Problem set ▸
A. From the post on verb aspect and ellipsis, extract everything from "So my hypothesis" down to "two jobs, nevertheless.".
B. In the post on verb aspect and ellipsis, which French conjunction is said to be incompatible with the passé simple?
C. Carry on the post on verb aspect and ellipsis from its last line.

Extract ▸
|---|

Verb aspect and ellipsis: does French helps?

Jacques Lecavalier jlecaval at ROCLER.QC.CA
Tue May 22 00:50:19 UTC 2001


In French, your sentence (2) would not be grammatical.

Please compare:

(F1) Elle éleva trois enfants pendant qu'elle occupait deux emplois.
(F2) *Elle éleva trois enfants pendant qu'elle occupa deux emplois.

The tense "passé simple" is not compatible with the durative conjunction
"pendant que". But it seems to me that with another conjunction, "alors
que", which can be adversative and/or temporal, your sentence may be judged
grammatical, at least in oppositive contexts :

(F3) Elle éleva trois enfants alors qu'elle occupa deux emplois.

So my hypothesis is that it may be the same in English, but I leave that to
you and others.

Another test occurs to me. Let's replace the conjunction "while" by "and",
plus a temporal or oppositive modifier:

(3) She raised three children and she was working two jobs at the same time.

(4) She raised three children and she worked two jobs, nevertheless.

That way, you should be able to get rid of the second pronoun in (3) and of
the pronoun and auxiliary in (4):

(5) She raised three children and was working two jobs at the same time.

|---|

Information ▸
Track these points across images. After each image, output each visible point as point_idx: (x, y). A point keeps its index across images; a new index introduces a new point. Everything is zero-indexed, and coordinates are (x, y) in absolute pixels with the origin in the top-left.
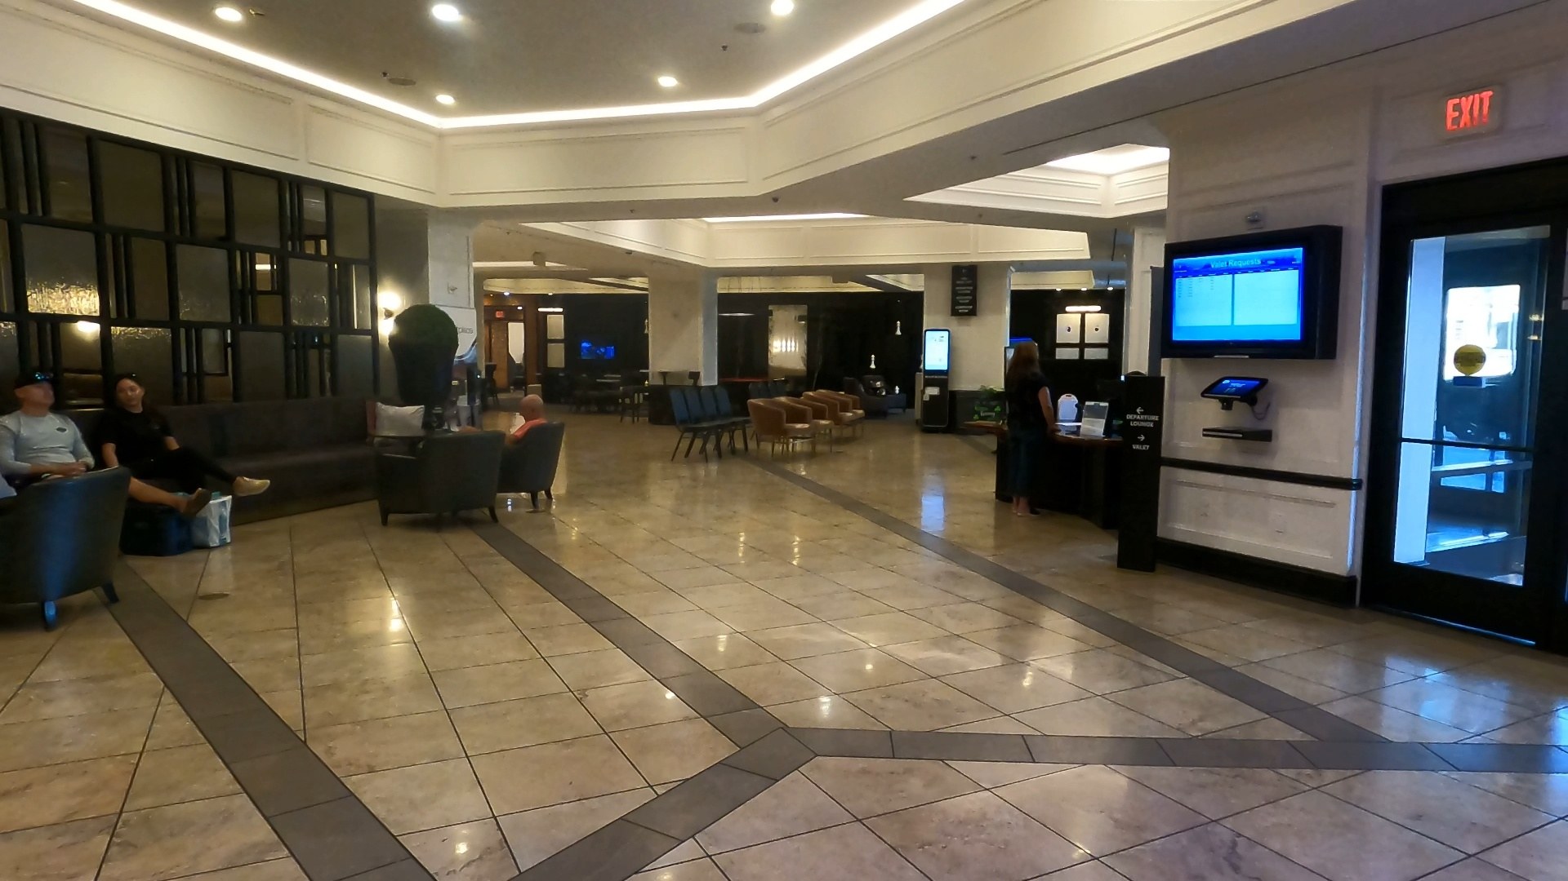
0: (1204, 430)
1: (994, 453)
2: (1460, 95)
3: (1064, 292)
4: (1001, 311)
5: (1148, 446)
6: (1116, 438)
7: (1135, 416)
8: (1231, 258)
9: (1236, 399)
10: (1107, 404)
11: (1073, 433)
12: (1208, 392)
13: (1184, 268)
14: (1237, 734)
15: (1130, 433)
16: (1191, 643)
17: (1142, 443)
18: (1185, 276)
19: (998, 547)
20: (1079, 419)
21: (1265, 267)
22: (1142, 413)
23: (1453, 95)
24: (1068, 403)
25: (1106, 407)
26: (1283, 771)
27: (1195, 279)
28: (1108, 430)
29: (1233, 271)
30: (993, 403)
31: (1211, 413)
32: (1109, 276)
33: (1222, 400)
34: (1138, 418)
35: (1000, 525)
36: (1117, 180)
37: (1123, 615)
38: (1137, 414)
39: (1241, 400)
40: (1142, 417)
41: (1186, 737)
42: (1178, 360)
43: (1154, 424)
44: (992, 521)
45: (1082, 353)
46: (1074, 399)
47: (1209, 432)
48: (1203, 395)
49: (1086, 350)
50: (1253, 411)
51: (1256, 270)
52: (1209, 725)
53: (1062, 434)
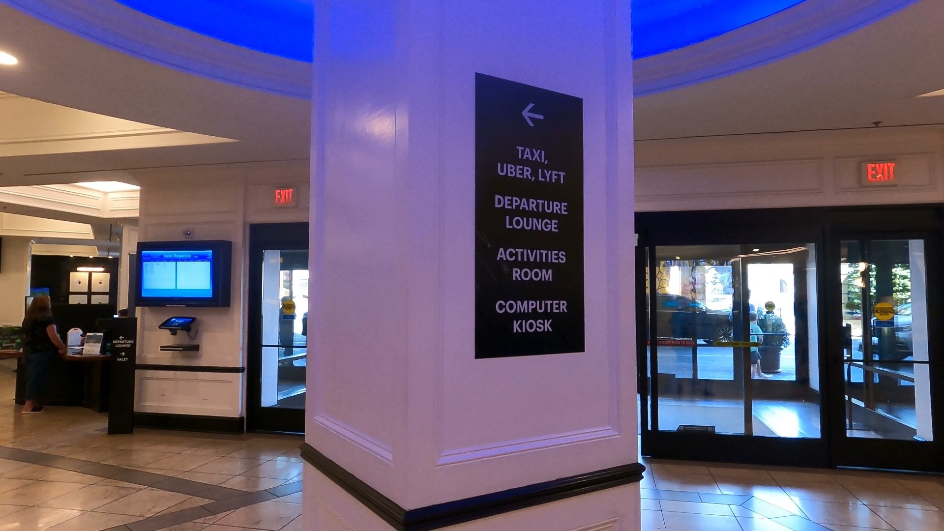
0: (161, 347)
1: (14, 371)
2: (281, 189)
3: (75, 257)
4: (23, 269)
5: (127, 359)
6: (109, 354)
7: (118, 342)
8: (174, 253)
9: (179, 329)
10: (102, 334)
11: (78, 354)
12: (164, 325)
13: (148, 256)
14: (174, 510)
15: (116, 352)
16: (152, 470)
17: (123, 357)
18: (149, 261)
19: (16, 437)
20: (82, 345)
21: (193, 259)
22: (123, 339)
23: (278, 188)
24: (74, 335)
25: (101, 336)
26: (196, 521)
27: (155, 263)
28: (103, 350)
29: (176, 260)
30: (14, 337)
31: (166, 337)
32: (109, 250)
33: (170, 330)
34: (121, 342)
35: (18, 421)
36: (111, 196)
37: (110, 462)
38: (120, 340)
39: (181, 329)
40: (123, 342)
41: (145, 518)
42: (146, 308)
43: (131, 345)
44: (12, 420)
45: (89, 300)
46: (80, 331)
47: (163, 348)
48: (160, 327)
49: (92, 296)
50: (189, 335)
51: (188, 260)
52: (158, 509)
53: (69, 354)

|---|

Answer section ▸
A.
So my hypothesis is that it may be the same in English, but I leave that to
you and others.

Another test occurs to me. Let's replace the conjunction "while" by "and",
plus a temporal or oppositive modifier:

(3) She raised three children and she was working two jobs at the same time.

(4) She raised three children and she worked two jobs, nevertheless.

B. "Pendant que", the durative conjunction.

C.
(6) She raised three children and worked two jobs, nevertheless.

Is this grammatical English ?

Jacques Lecavalier
jacques.lecavalier at rocler.qc.ca


----- Original Message -----
From: "Johanna Rubba" <jrubba at CALPOLY.EDU>
To: <FUNKNET at listserv.rice.edu>
Sent: Monday, May 21, 2001 8:24 PM
Subject: [Fwd: Verb aspect and ellipsis]


> A friend posted this query to a grammar list I subscribe to:
>
> > Here are two sentences containing adverb clauses:
> >
> > (1)  She raised three children while she was working two jobs.
> > (2)  She raised three children while she worked two jobs.
> >
> > In sentence (1), we can make the adverb clause elliptical:  "She raised
> > three children while working two jobs."
> >
> > Can somebody explain why the corresponding clause in (2) cannot be made
> > elliptical: *"She raised three children while worked two jobs"?
> >
> Any theories?
>
> I think this has something to do with the construal of 'working' as an
> ongoing process, thanks to the participial suffix; this coheres better
> with the meaning of 'while' than does the simple past 'worked'.
>
> But then why is #2 grammatical at all?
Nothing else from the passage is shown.